Which sounded so pathetic. And unfair. I hated myself for even thinking about it in those terms.

Maybe I didn’t deserve to see him. Yet that didn’t stop me from texting back.

I only have an hour free. 12:45 to 1:45.

I’ll be there. Where should I meet you?

On campus. University center. Text me when you get there.

I wanted to add something. Like an x or an o, or a heart or a smiley. All of which seemed too much.

K. See ya then.

K.

He didn’t respond, because uh, why would he? And then I felt like a jerk.

Damn it. I decided right then and there that I was going to continue to do and say whatever I wanted with Phoenix. That this was my chance to have a totally pure experience with a guy, in the sense that I wasn’t going to censor what I said or did. I was going to treat him exactly the way I would one of my girlfriends.

So I went for the smiley.

And he sent me back, get this, a rose. Swoon. Seriously, of all the guys I had ever dated, no one, not a single sucky one, had ever done that. It was simple. It was nothing much. Just a tiny graphic that required nothing more than him tapping it on the screen and hitting Send.

Yet it meant everything to me that the guy who was supposed to be such bad news was actually kind of charming. He reminded me of the Beast in the Disney version of Beauty and the Beast. Rough around the edges, a little bit grumpy, but well meaning.
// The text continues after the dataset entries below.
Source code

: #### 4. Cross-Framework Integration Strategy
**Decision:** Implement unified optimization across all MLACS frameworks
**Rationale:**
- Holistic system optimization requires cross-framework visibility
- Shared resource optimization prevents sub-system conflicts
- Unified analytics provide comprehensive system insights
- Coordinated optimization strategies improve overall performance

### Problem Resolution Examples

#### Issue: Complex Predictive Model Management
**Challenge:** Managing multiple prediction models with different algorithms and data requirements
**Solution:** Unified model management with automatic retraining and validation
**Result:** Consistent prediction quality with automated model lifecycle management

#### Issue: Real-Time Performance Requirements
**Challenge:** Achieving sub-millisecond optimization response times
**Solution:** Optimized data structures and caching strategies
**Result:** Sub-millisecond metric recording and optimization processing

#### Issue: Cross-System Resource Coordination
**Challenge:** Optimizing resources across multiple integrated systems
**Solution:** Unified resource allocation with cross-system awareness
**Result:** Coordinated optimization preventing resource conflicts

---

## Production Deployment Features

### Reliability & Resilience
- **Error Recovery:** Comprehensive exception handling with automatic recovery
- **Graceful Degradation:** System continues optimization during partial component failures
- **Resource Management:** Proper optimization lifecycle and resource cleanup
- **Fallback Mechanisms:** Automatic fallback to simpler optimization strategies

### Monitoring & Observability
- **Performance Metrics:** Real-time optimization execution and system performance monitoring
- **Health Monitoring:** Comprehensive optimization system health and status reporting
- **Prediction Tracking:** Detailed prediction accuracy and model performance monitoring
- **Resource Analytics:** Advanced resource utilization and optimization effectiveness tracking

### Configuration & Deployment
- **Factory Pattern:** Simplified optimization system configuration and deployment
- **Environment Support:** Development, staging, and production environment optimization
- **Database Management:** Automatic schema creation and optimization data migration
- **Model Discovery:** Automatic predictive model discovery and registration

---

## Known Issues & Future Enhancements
Sweet.

When I went off to my parents’ house for dinner, I smiled as I sang along in the car to some Taylor Swift. The lyrics didn’t suit my mood, but the upbeat tempo did.

The smile lasted even through my grandmother starting in on me about eating more.

“Skin and bones, it’s disgusting. Men don’t like a woman who looks like a chicken,” she said to me, scooping more rice onto my plate.

“No thanks, I’m full,” I told her, knowing I was offending her and, in her mind, offending my mother as well by refusing her cooking. But I was going to burst if I ate anything else.

She clucked. Her hair had gone gray before I was born and she refused to dye it. She also refused to say how old she was, but by my father’s best geusstimation, she was eighty-nine, having had him at twenty-seven or thereabouts, because she had left Puerto Rico to come here for college and had married immediately. But whenever you asked her about any of it she gave vague responses and said things like, “Age is a state of mind. And muscle tone.”

“I’m going to die before any of you are married,” she said, looking tiny and forlorn in her chair at the foot of my parent’s enormous and very traditional dining room table.

“Probably,” my brother Eric said, which earned him a slap on the back of the head from my dad.